Detecting Axion-like particles using Cosmic Variance Cancellation with CMB and Radio surveys

TL;DR

This paper proposes a novel method using cosmic variance cancellation with multi-frequency CMB and radio surveys to improve constraints on axion-like particles (ALPs), leveraging spectral signatures across different wavelengths and galaxy cluster observations.

Contribution

It introduces a new approach combining CMB and radio data with cosmic variance cancellation to enhance ALP detection sensitivity and constrain ALP parameters more effectively.

Findings

CVC significantly improves ALP signal ratio constraints.

Method enhances detection sensitivity for low-mass ALPs.

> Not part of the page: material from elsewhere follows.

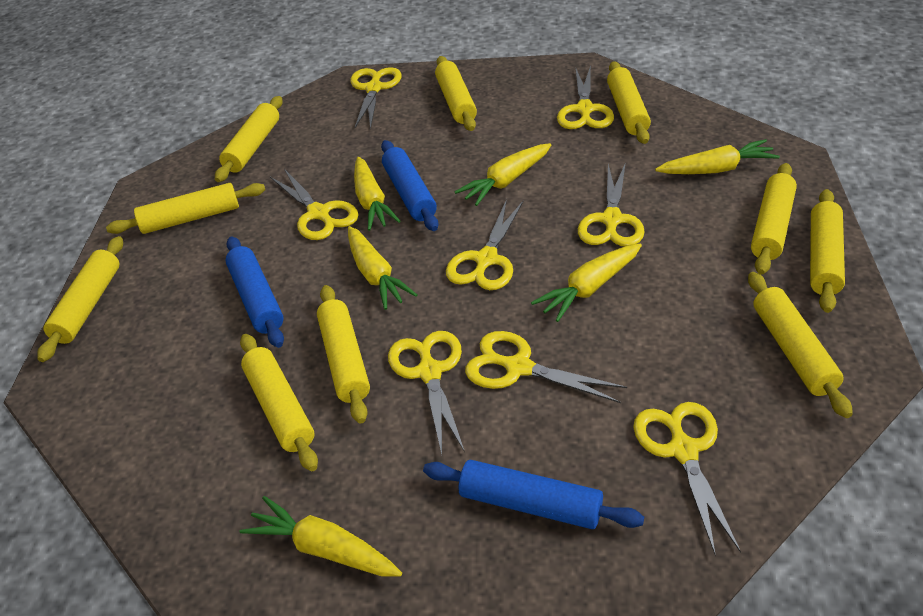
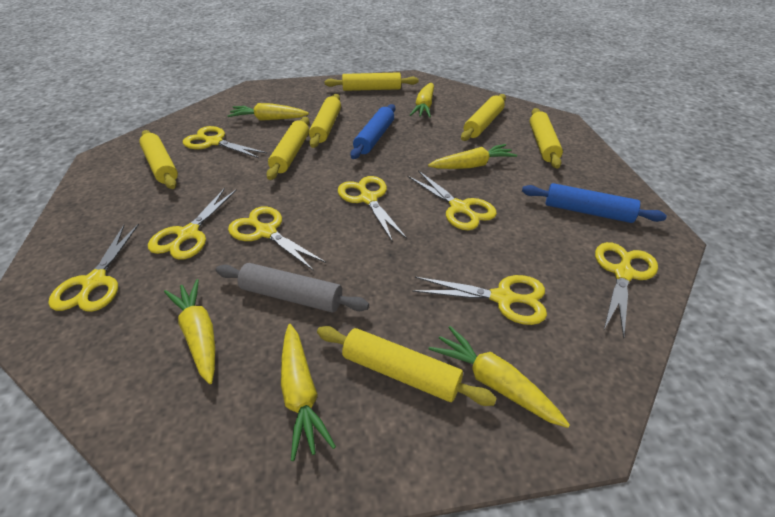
blue rolling pin: [225,237,284,348] [381,140,438,231] [423,460,644,529] = 3 -> [350,104,395,159] [522,183,667,223] = 2
grey rolling pin: none = 0 -> [216,263,369,312] = 1
yellow rolling pin: [37,236,123,362] [106,183,265,234] [215,96,283,182] [240,334,318,471] [317,285,370,424] [435,56,477,131] [607,61,651,144] [748,272,853,418] [751,163,797,275] [810,189,845,313] = 10 -> [139,130,178,189] [267,117,309,180] [309,94,341,148] [317,326,497,406] [325,72,419,91] [461,94,506,141] [530,108,563,169] = 7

Auto-only spectra yield a standard deviation of 0.059, improved to 0.01 with CVC.

Abstract

Axions and axion-like particles (ALPs) arise naturally in many extensions of the Standard Model and are among the well-motivated candidates for dark matter. In the presence of magnetic fields of galaxy clusters, Cosmic Microwave Background (CMB) photons can convert to ALPs, with the efficiency of the process governed by the cluster electron density and magnetic field profiles, the photon--ALP coupling strength ($g_{a\gamma}$), as well as the frequency ($\nu$) of the photon at the redshift of the cluster. The CMB blackbody spectrum suggests that this resonant conversion also takes place at radio wavelengths, following the spectral behaviour of the ALP distortion signal. This opens a new window to search for ALPs using cosmic variance cancellation (CVC), with multi-frequency tracers of the same phenomenon in CMB photon--ALP resonant conversion. The constraints on the ALP signal ratios from different combinations of microwave and radio bands of the Simons Observatory (SO) and the Square Kilometre Array (SKA) can be significantly improved using CVC compared to the case of using auto-only spectra from the two experiments. With the large number of galaxy clusters that will be observed by SO and SKA, we will be able to obtain much more information using CVC, especially for low-mass ALPs with stronger signals. Using the auto-only spectra from galaxy clusters up to redshift $z = 1$ for inference of the normalized ratio parameter, we obtain a standard deviation of $5.9 \times 10^{-2}$ for an ALP mass $m_a = 10^{-14} \, \mathrm{eV}$, which improves to $1 \times 10^{-2}$ using CVC. This method provides a universal probe of the ALP distortion signal using its spectral dependence and can also invalidate false detections of the ALP signal based on its frequency behaviour in different bands.